— BEGIN Reading passage —
Question: How many halfgallon pitchers do you need?
We first wrote down all the information needed to solve this problem.
Then we figured that one halfgallon pitcher is 64 fluid ounces or 8 cups,
which supplies 8 people, one cup per person. So seven half gallon pitchers
are 56 cups, suppling 56 people meaning we would have 6 cups left over
because we are only suppling 50 people.
ANSWER: We need 7 halfgallon pitchers.
Question: How many cans of frozen orange juice do you need?
We first wrote down all the information needed to solve this problem.
Then we figured that 50 cups times 8 ounces for each cup equals 400 ounces,
but each can of frozen orange juice is 12 ounces. So we then divided 400
ounces by 12 to see how many cans of frozen orange juice we needed, which
equals 34 cans.
ANSWER: We need 34 cans of frozen orange juice.
Question: How many cans of water do you need?
We first wrote down all the information needed to solve this problem.
Then we figured that since there is three cans of water in each one can
of frozen orange juice and we needed 34 cans of frozen orange juice, that
all we have to do is multiply 34 by 3 because we need 3 cans of water
for each can of frozen orange juice, which equals 102 cans.
ANSWER: We need 102 cans of water.
Question: How much will it cost?
We first wrote down all the information needed to solve this problem.
Then we figured that it costs $1.19 per can of frozen orange juice. So
all we needed to do was multiply the 34 cans of frozen orange juice that
we needed by $1.19 for each can to get how much it costs, which equals
$40.46.
ANSWER: It will cost us $40.46 for 38 cans of frozen orange juice.
Question: If you got a deal for $0.89 per can of frozen orange
juice, how much would it cost?
We first wrote down all the information needed to solve this problem.
Then we figured that since it was only $0.89 per can of frozen orange
juice and we needed 34 cans of frozen orange juice, all we needed to do
was multiply the 34 cans of frozen orange juice by $0.89 per can to find
out how much it costs, which equals $30.26.
ANSWER: If we got a deal for $0.89 per can of frozen orange juice
it would cost us $30.26.

I would first like to say that our class
did your "Juice For Fifty" problem and the class found that
the solution to the problem [the one posted on the web] is incorrect.
This is how my group, Jen (me), Jen, Brittany, and Elizabeth (Liz) found
the correct solution to your problem.
We each got one question. Our group worked together as a team to
figure out 4 different questions. In the end, we found our answers and
this is how we got them:
First, we found out how many cans of orange juice we would need.
— END Reading passage —
— BEGIN Given information —
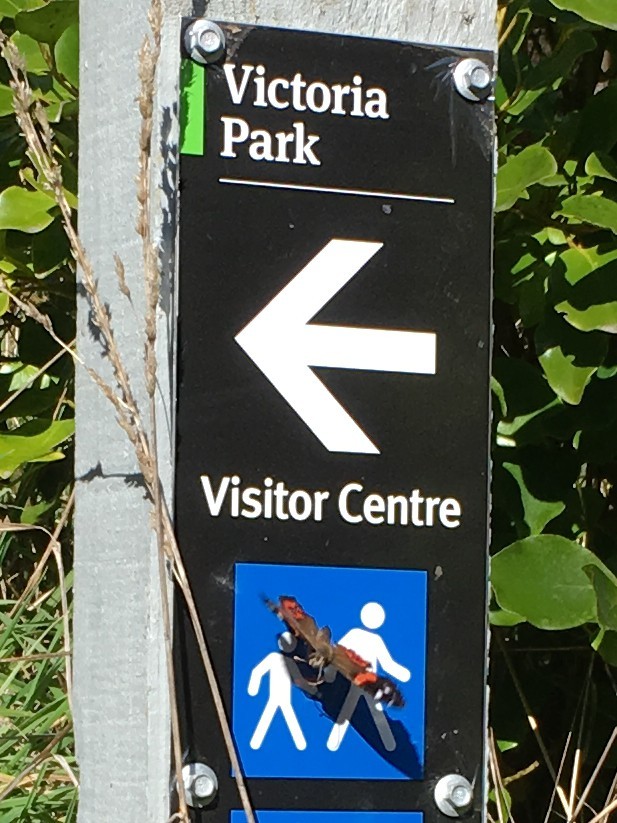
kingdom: Animalia
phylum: Arthropoda
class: Insecta
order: Lepidoptera
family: Nymphalidae
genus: Vanessa
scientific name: Vanessa gonerilla
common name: New zealand red admiral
— END Given information —
**Challenge 1:**
Summarize the Juice For Fifty write-up in two sentences.
**Challenge 2:**
Continue the Juice For Fifty write-up from its final sentence.
The data entries are separate material and are not part of the Juice For Fifty write-up.

**Task answer 1:**
To give 50 people one cup of orange juice each, the write-up finds that 7 half-gallon pitchers, 34 cans of frozen orange juice, and 102 cans of water are needed. The 34 cans cost $40.46 at $1.19 each or $30.26 at a deal price of $0.89, and a group of students says their class found the solution posted on the web for the "Juice For Fifty" problem to be incorrect.

**Task answer 2:**
We did this by multiplying the amount of people, which was 50, by the
amount of ounces each person would drink, which is 8 ounces. The answer
we found was 400 ounces. We then had to divide the amount of ounces in
each can of frozen orange juice, which was 48 ounces. Our answer was 8.3
reapeating which we had to round up to 9 so we had enough cans.
Now, finished answering question #1, we moved to the next one.
Which was to find how many cans of water we need to make
orange juice along with 9 cans of frozen orange juice. Taking information
from one of our clues, we know that we need three cans of water per can
of frozen orange juice. All we needed to do was to multiply the amount
of canned frozen oranje juice, 9, by the amount of can of water per can
of frozen orange juice. Our answer is 27 cans of water needed, thus answering
our second question.
Our third question was quite simple to answer. The question asked how
much it would cost to make enough orange juice for 50 people.
One of our clues stated that one can of frozen orange juice was $1.19.
With this all we had to do was multiply $1.19 by the amount of frozen
orange juice. Our total price, we found, was $10.71.
Finally, we were on our last question. The question was to find out
how many pitchers you would need to make orange juice
for 50 people. We multiplied the amount of people by the amount of how
many ounces each person would drink. The answer was 400 ounces.
Then all we needed to do was divide that number by the amount of ounces
each pitcher contained. The final answer was 7 pitchers.
Thus, this is how we found the answers to all of the questions on "Juice
For Fifty".
Thank you for your time in reading this letter and please consider posting
this response on your webpage. Please email me back as soon as possible!
Thank you again and good night.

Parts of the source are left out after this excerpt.